NORWALK, Conn., Jan. 31, 2018 – Xerox (NYSE: XRX) today announced its fourth-quarter 2017 financial results that reflect meaningful improvements in revenue, operating margin and earnings.
“One year ago, I told the market that to position Xerox for long-term success and deliver shareholder value, we would focus on the growth areas in our industry to improve our revenue trajectory while continuing with our Strategic Transformation initiatives to increase our profitability and margins,” said Xerox CEO Jeff Jacobson. “With positive results across all metrics, our fourth-quarter performance clearly demonstrates the progress we have made and enabled us to deliver on our commitments for the full-year.”
Jacobson added, “Building on the positive momentum from 2017, today we announced an agreement to combine with Fuji Xerox to create a world leader in innovative print technologies and intelligent work solutions. The new company expands the long-standing relationship between Xerox and Fujifilm, and will be better positioned to meet customer expectations and deliver incremental value to our shareholders.”
Fourth Quarter 2017 Results
In the fourth quarter, Xerox recorded an estimated non-cash charge of $400 million related to the enactment of the U.S. Tax Cuts and Jobs Act (U.S. tax reform). Including this charge, the company had a fourth-quarter 2017 GAAP loss from continuing operations of 78 cents per share. Adjusted earnings per share (EPS) was $1.04, up 4 cents year-over-year and excludes $1.82 per share of after-tax costs related to the amortization of intangibles, restructuring and related costs, certain retirement-related costs, and other discrete adjustments including a $1.55 per share charge associated with the enactment of U.S. tax reform.

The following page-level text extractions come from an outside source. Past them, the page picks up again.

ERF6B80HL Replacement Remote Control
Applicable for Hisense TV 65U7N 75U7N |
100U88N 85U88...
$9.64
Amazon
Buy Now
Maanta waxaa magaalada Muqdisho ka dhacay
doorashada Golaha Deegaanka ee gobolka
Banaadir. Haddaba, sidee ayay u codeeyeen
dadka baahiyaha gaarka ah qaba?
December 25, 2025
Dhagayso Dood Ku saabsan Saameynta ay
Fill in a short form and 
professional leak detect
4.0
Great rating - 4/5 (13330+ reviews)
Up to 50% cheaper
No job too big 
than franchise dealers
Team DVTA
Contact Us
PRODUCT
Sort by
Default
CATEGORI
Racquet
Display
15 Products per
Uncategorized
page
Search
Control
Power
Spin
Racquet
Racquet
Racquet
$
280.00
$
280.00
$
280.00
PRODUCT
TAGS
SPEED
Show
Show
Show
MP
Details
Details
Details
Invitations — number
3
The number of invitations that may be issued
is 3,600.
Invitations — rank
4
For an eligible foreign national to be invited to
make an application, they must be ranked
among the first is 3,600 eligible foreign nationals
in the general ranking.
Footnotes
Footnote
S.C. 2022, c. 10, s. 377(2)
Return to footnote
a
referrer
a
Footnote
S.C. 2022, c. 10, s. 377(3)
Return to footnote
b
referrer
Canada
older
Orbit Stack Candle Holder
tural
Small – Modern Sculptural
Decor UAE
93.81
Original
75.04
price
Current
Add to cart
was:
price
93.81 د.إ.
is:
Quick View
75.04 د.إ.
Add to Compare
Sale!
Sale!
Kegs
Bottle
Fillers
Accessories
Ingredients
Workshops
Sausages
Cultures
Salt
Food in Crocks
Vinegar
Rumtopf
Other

Revenues were $2.7 billion in the quarter, up 0.5 percent or down 2.0 percent in constant currency. The successful launch of new products earlier in the year helped drive equipment sale revenue growth of 4.3 percent or 1.5 percent in constant currency. Post sale revenue was 75 percent of total revenue.
Fourth-quarter adjusted operating margin was 14.4 percent, up 0.2 points year-over-year.
Including the previously announced $350 million impact from the termination of certain accounts receivable sales programs, operating cash flow from continuing operations was a $28 million use of cash. On an adjusted basis, operating cash flow from continuing operations was $322 million. Cash balance at the end of 2017 was $1.3 billion. The company returned $68 million in dividends to shareholders in the quarter.
Full Year 2017 Results
• Total revenue of $10.3 billion, down 4.7 percent and in line with the company’s guidance of down mid-single digits
• Adjusted operating margin of 12.8 percent, up 0.3 points and within the expected range of 12.5 to 13.5 percent
• Strategic Transformation cost savings of $680 million, above the $600 million target
• Including the previously announced $500 million in incremental U.S. pension contributions and $350 million impact from the termination of certain accounts receivable sales programs, operating cash flow from continuing operations of $122 million. Adjusted operating cash flow from continuing operations of $972 million.
• Including estimated non-cash charge of $400 million associated with the enactment of U.S. tax reform, GAAP EPS from continuing operations of $0.70
• Adjusted EPS of $3.48 cents, exceeded the company’s guidance range of $3.28 to $3.44
Full Year 2018 Guidance
The company expects continued progress in 2018, as projected in its financial guidance. Xerox expects 2018 GAAP earnings from continuing operations of $2.30 to $2.50 per share and adjusted EPS of $3.50 to $3.70. The company expects its revenue trajectory to improve, declining 2 to 4 percent at constant currency. 2018 adjusted operating margin is expected to expand and be in the range of 13 to 14 percent. Xerox expects to generate operating cash flow from continuing operations of $900 to $1,100 million and free cash flow from continuing operations of $750 to $950 million.